I've been using Rust for over half a year now. It's an amazing technology. Nevertheless, there are some things that keep tripping me up. The following are the three things that come to mind:

  1. If statements have no parentheses

    if language=="Rust" {
      println!("Don't use parentheses!");
    }
    

    As I frequently switch back and forth still with TypeScript and
    Kotlin, I keep having to get used to not typing parentheses for the expression of if statements. And then, when I've been doing
    Rust long enough, I have to get used to adding them again when
    switching back to TS/Kotlin 😫.

  2. async code still needs careful attention
    A big benefit of Rust is that it has the speed of non-garbage collected languages like C/C++ but still has the same memory safety as Java/Python/Go and others.
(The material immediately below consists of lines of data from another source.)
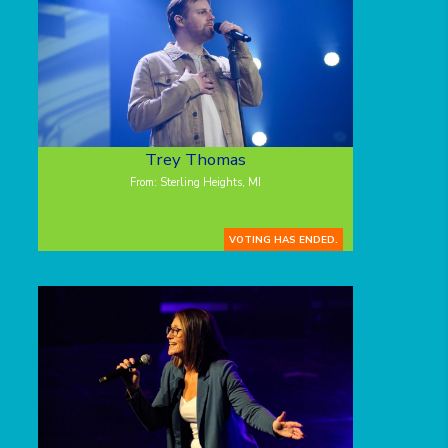
Trey Thomas
From: Sterling Heights, MI
VOTING HAS ENDED.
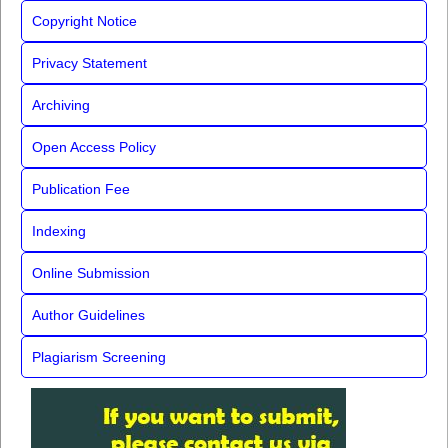
Copyright Notice
Privacy Statement
Archiving
Open Access Policy
Publication Fee
Indexing
Online Submission
Author Guidelines
Plagiarism Screening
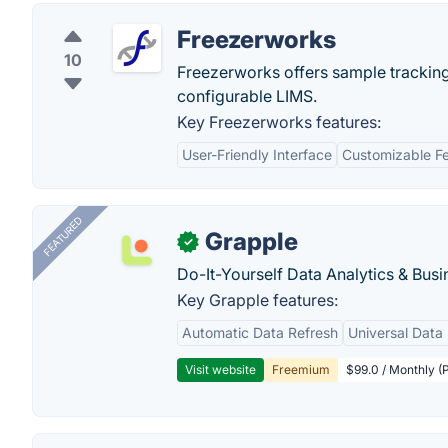
Freezerworks
10
Freezerworks offers sample tracking
configurable LIMS.
Key Freezerworks features:
User-Friendly Interface
Customizable F
FEATURED
Grapple
✓
Do-It-Yourself Data Analytics & Busi
Key Grapple features:
Automatic Data Refresh
Universal Data 
Visit website
Freemium
$99.0 / Monthly (P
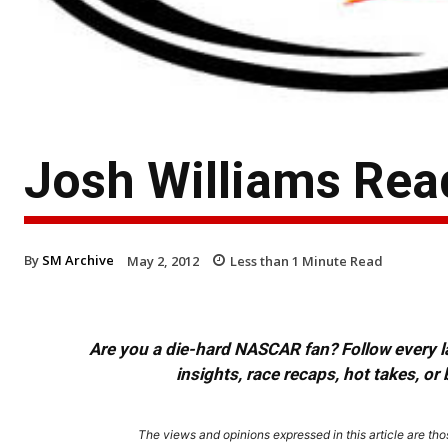
Josh Williams Read
By
SM Archive
May 2, 2012
Less than 1
Minute Read
Are you a die-hard NASCAR fan? Follow every lap
insights, race recaps, hot takes, 
The views and opinions expressed in this article are thos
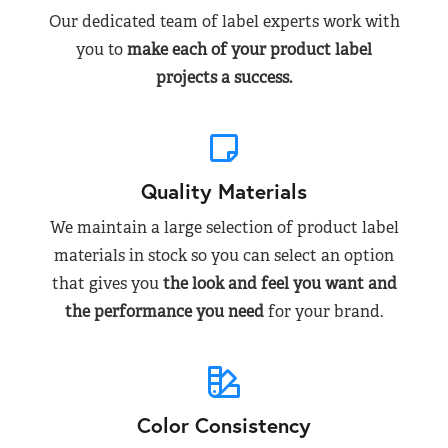
Our dedicated team of label experts work with
you to
make each of your product label
projects a success.
Quality Materials
We maintain a large selection of product label
materials in stock so you can select an option
that gives you
the look and feel you want and
the performance you need
for your brand.
Color Consistency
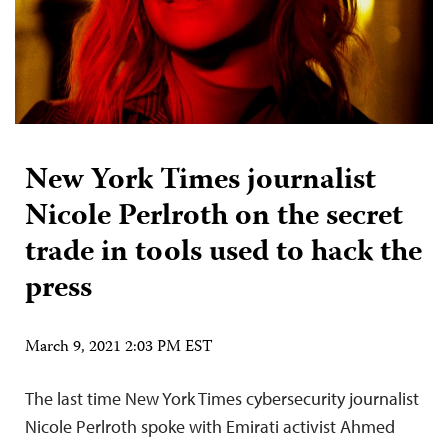
New York Times journalist
Nicole Perlroth on the secret
trade in tools used to hack the
press
March 9, 2021 2:03 PM EST
The last time New York Times cybersecurity journalist
Nicole Perlroth spoke with Emirati activist Ahmed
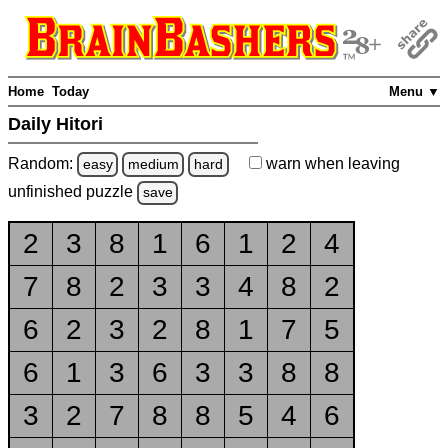
Home
Today
Menu ▼
Daily Hitori
Random:
warn
when leaving
easy
medium
hard
unfinished
puzzle
save
2
3
8
1
6
1
2
4
7
8
2
3
3
4
8
2
6
2
3
2
8
1
7
5
6
1
3
6
3
3
8
8
3
2
7
8
8
5
4
6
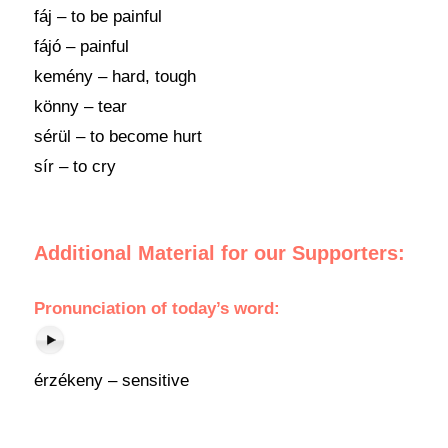
fáj – to be painful
fájó – painful
kemény – hard, tough
könny – tear
sérül – to become hurt
sír – to cry
Additional Material for our Supporters:
Pronunciation
of
today’s word
:
érzékeny – sensitive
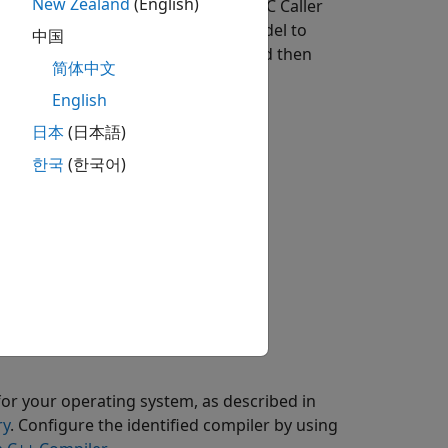
New Zealand
(English)
ary that contains a subsystem and a C Caller
sed in a preconfigured Simulink model to
中国
enerate C++ code from the model, and then
简体中文
English
日本
(日本語)
한국
(한국어)
for your operating system, as described in
ry
. Configure the identified compiler by using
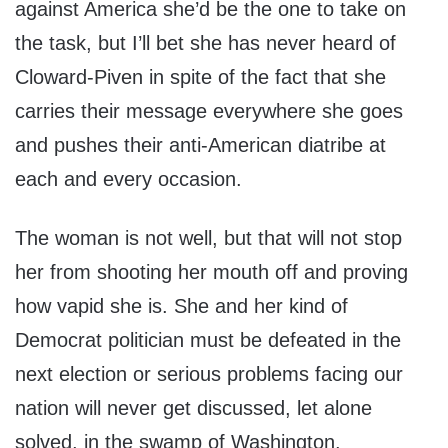
against America she’d be the one to take on
the task, but I’ll bet she has never heard of
Cloward-Piven in spite of the fact that she
carries their message everywhere she goes
and pushes their anti-American diatribe at
each and every occasion.
The woman is not well, but that will not stop
her from shooting her mouth off and proving
how vapid she is. She and her kind of
Democrat politician must be defeated in the
next election or serious problems facing our
nation will never get discussed, let alone
solved, in the swamp of Washington.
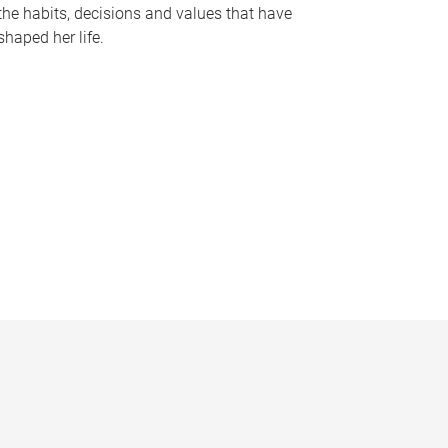
the habits, decisions and values that have
shaped her life.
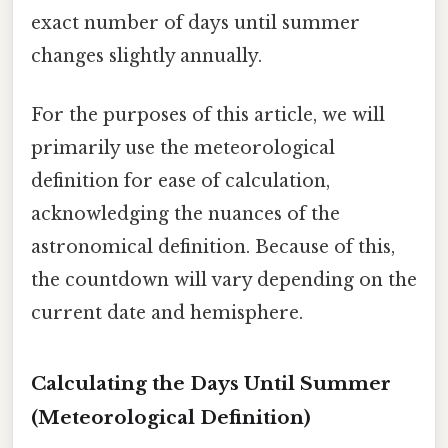
exact number of days until summer
changes slightly annually.
For the purposes of this article, we will
primarily use the meteorological
definition for ease of calculation,
acknowledging the nuances of the
astronomical definition. Because of this,
the countdown will vary depending on the
current date and hemisphere.
Calculating the Days Until Summer
(Meteorological Definition)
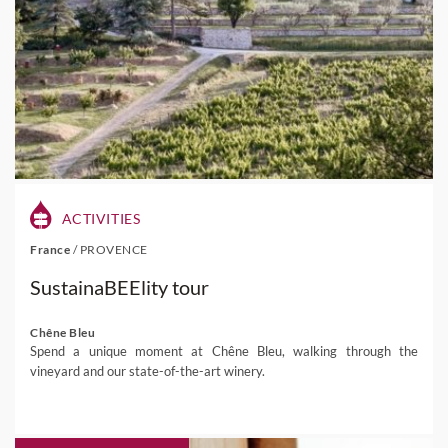
ACTIVITIES
France
/
PROVENCE
SustainaBEElity tour
Chêne Bleu
Spend a unique moment at Chêne Bleu, walking through the
vineyard and our state-of-the-art winery.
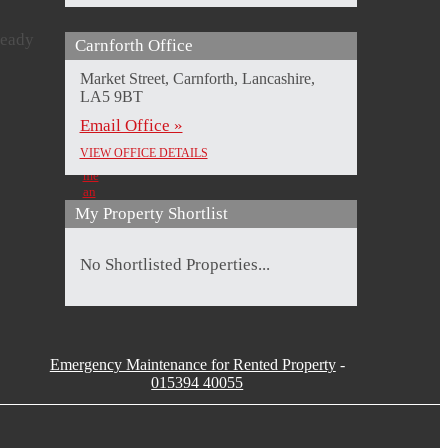
ready
Carnforth Office
Imogen
Laura
Kirsty
Beth
Milliard
Hizzard
Roberts
Woods
Market Street, Carnforth, Lancashire,
Sales
Branch
Sales
Sales
LA5 9BT
Negotiator
Manager
Negotiator
Negotiator
Send
&
Send
Send
Email Office »
Property
me
me
me
Valuer
an
an
an
VIEW OFFICE DETAILS
Send
Email
Email
Email
me
an
Email
My Property Shortlist
No Shortlisted Properties...
Emergency Maintenance for Rented Property
-
015394 40055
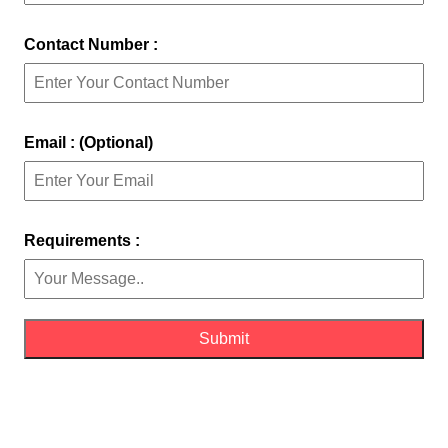
Contact Number :
Email : (Optional)
Requirements :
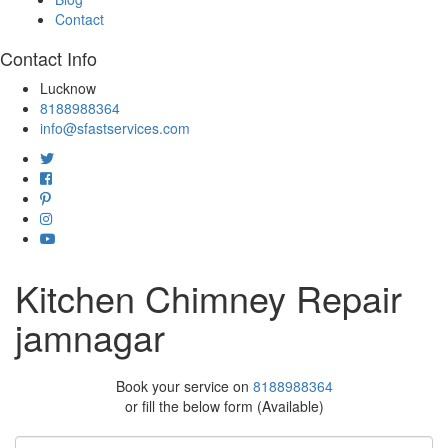
Contact
Contact Info
Lucknow
8188988364
info@sfastservices.com
Kitchen Chimney Repair
jamnagar
Book your service on
8188988364
or fill the below form (Available)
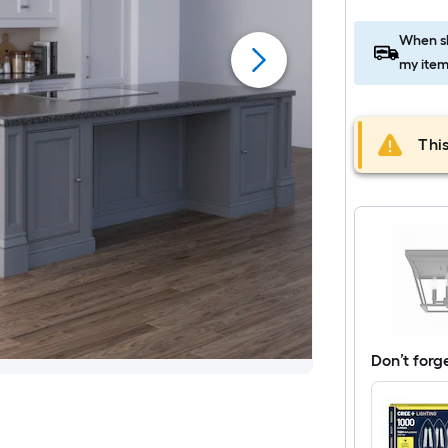
When sh
my item
This
Don’t forg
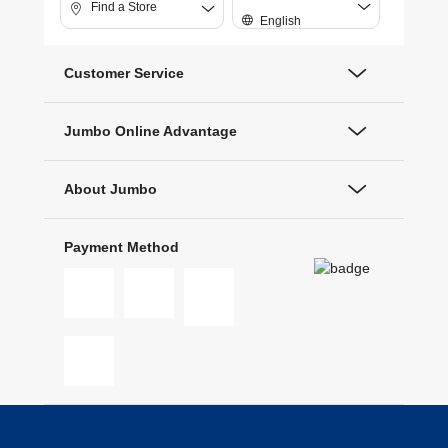
Find a Store
English
Customer Service
Jumbo Online Advantage
About Jumbo
Payment Method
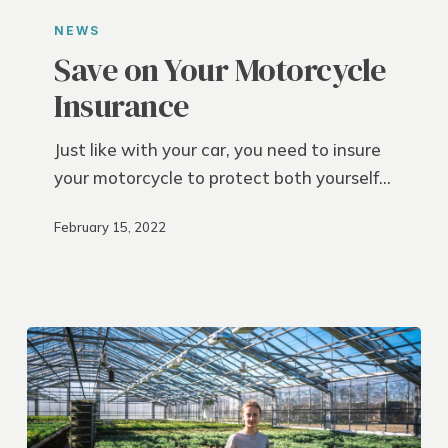
on
NEWS
Your
Save on Your Motorcycle
Motorcycle
Insurance
Insurance
Just like with your car, you need to insure
your motorcycle to protect both yourself…
February 15, 2022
Concurrent programming is also safe; the compiler makes it nearly impossible to create a race condition.
    If you start writing async code, this safety is also not fully there. We ran into issues where an accidentally long-running task was scheduled like
    tokio::spawn(async || sync_function_that_sometimes_runs_long()), and when a couple too many of these tasks got executed, they blocked all tokio functionality from running at all.
    The fix is to run these tasks with tokio::spawn_blocking, but you have to think of that yourself; the compiler doesn't check this for you.

  3. Your target/ dir needs to be occasionally cleaned up
    Rust fills the target dir with intermediate results, and this directory grows very big quickly. (Multiple GBs for a trivial project, and after more time working on a project, it can easily become 20GB).
    My VSCode sometimes stops monitoring files in my workspace because the target dir is so big. (This can be fixed by adding target to the files.watcherExclude setting, see this documentation page for more information).
    Even with VSCode ignoring target, it's still a good idea to clean occasionally. Otherwise, you might run out of disk space if you have more than a handful of Rust projects!

What do you think are the biggest gotchas with Rust?